A word on Hone

Hone Harawira, the firebrand MP who abandoned the Maori Party because of its cooperation with the National Party, is seeking to lead his own party through its second general election. Secure in his Te Tai Tokerau electorate he is turning his popular appeal as a fringe down-in-the-dirt activist on the wider country. 

Of his chief strengths, Hone’s affability is among the more impressive. He encompasses all that is right – and indeed all that is wrong – about the old political dictum that “he’s someone you can have a beer with.”  This may in fact be his greatest asset, and one not every parliamentarian can claim. Steven Joyce is perhaps the highest ranking Nat who could come close, and the Prime Minister would no doubt embarrass you straight away by bringing out the most expensive craft brew. Looking at politics through this lens is perhaps too reductive, but it goes some way to explaining the diminutive nature of media coverage.

Harawira has gone to great lengths to show that he is a man of principle, splitting from the Maori Party is proof of that. But in highlighting his overall goal – removing the Key-led government – and making it plain that he will do almost anything to achieve this end, the double edged sword of his principle may return to smite him. His statements regarding Kim Dotcom and the possibility of an alliance paint him as something of a Faustian figure. And he would do well to remain cautious over Dotcom, as this particular devil has proved much more than the government bargained for when they approved raids on his Coatsville mansion. 

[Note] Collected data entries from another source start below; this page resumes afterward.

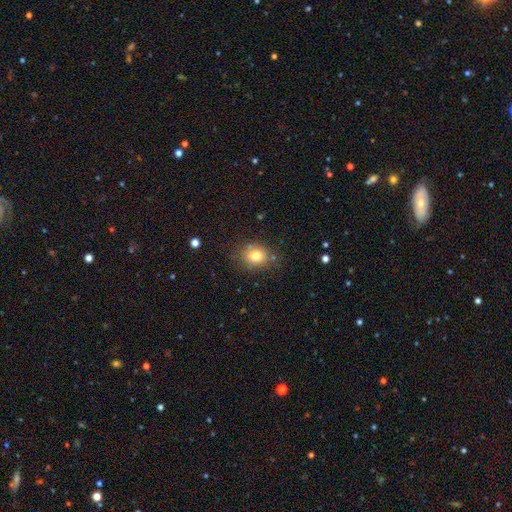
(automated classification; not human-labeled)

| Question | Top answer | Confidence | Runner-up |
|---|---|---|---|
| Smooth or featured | smooth | 78% | star or artifact (12%) |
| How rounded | round | 62% | in between (37%) |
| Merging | none | 78% | minor disturbance (15%) |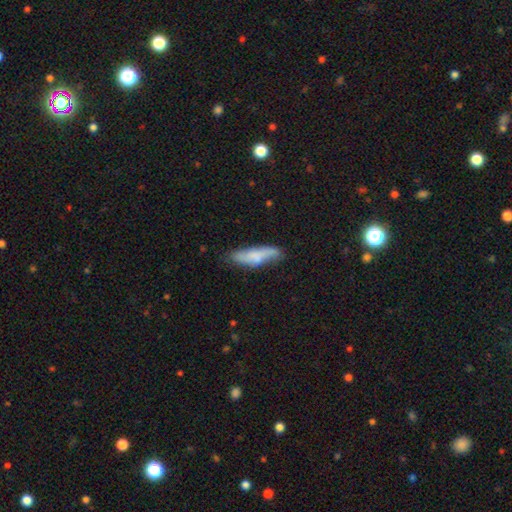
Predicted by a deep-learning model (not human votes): Morphology: type=smooth (65%); roundness=cigar-shaped (63%); merging=none (62%).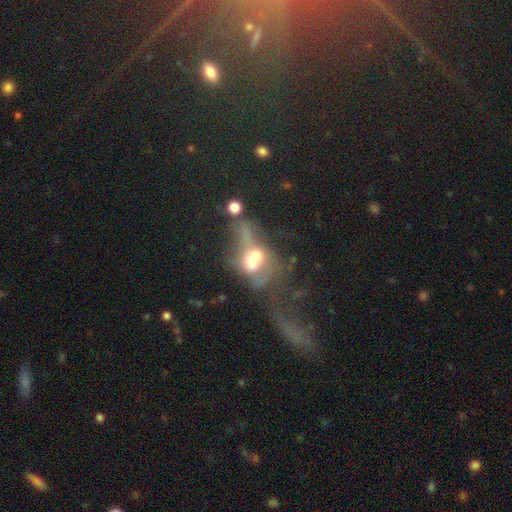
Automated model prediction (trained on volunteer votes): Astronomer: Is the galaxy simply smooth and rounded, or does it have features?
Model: featured or disk — 49% (runner-up: smooth, 37%).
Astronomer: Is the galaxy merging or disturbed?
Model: merger — 63%.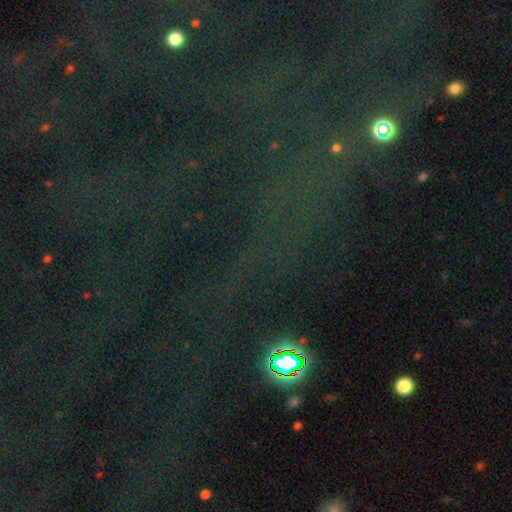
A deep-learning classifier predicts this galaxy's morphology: A star or artifact, not a galaxy (77%).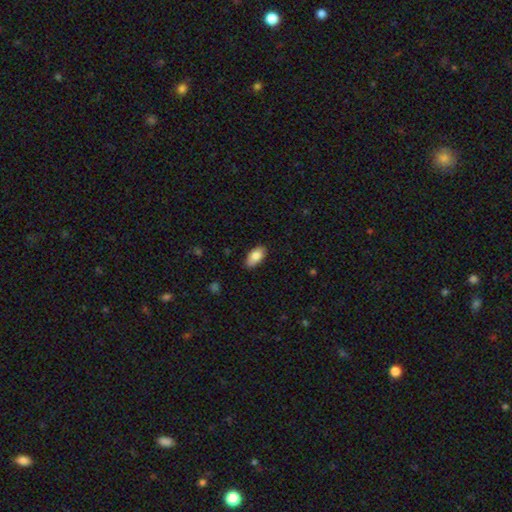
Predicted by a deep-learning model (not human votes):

I am also concerned by the negative and shallow emergence of the anti-John Key political opposition. I am concerned because this alliance of parties may be successful, but they have no substantial plan for what comes next. If a conglomeration of parties tacks themselves together to deny Key the numbers to govern, I am not convinced that such a rabble could produce good government. The reason for standing in an election should be to build something, to construct a stable future for New Zealand. It should not be to get rid of someone. 

Hone so far has been a divider, someone who deconstructs the political system, and attracts notice for his tenacity. I hope he turns his talents to building a better Aotearoa/New Zealand.